For my approach, consider that R*(1,0,0) (which is simply the first column of R) is some vector (a,b,c) which you can interpret as a definition of a line ax+by+c=0. Intersect that line with the conic and you get the points where the tangents are horizontal, which are the extrema in y direction. Do the same for R*(0,1,0) (i.e. the seond column) to find extrema in the x direction.
The key idea here is that R*p computes the polar line for some point p, so we are constructing the polar line for the point at infinity in x resp. y direction. That polar line will intersect the conic in those points where the tangents through p touch the conic, which in this case would be horizontal resp. vertical tangents since parallel lines intersect at infinity.
If I do the above computation symbolically, I get the following formulas:
xmin, xmax = (R13*R22^2 - R12*R22*R23 ± sqrt(R13^2*R22^4 - 2*R12*R13*R22^3*R23 + R11*R22^3*R23^2 + (R12^2*R22^3 - R11*R22^4)*R33))/(R12^2*R22 - R11*R22^2)

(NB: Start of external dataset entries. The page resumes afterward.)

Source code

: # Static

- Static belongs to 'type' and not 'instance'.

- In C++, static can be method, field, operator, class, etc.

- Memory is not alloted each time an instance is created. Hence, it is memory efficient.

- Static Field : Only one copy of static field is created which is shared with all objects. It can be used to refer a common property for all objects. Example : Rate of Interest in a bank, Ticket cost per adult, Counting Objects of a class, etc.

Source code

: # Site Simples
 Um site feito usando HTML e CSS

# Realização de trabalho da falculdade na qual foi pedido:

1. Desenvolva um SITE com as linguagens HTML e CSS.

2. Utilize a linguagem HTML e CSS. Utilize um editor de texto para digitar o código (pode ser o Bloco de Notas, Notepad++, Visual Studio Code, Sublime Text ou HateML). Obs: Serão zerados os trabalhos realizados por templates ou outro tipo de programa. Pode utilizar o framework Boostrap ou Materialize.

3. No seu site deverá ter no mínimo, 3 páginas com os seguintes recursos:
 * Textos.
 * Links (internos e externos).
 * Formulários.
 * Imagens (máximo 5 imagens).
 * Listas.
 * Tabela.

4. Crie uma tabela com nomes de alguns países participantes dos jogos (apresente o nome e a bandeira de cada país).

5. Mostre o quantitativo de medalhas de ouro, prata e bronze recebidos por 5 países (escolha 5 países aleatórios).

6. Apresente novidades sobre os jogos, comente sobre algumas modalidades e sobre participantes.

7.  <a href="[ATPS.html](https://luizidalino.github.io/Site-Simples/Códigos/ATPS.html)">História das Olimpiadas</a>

ymin, ymax = (R11*R12*R13 - R11^2*R23 ± sqrt(R11^3*R13^2*R22 - 2*R11^3*R12*R13*R23 + R11^4*R23^2 + (R11^3*R12^2 - R11^4*R22)*R33))/(R11^2*R22 - R11*R12^2)
These expressions can certainly be simplified, but it should get you started. Feel free to edit this post if you reformulate this to something simpler, or easier to read, or whatever.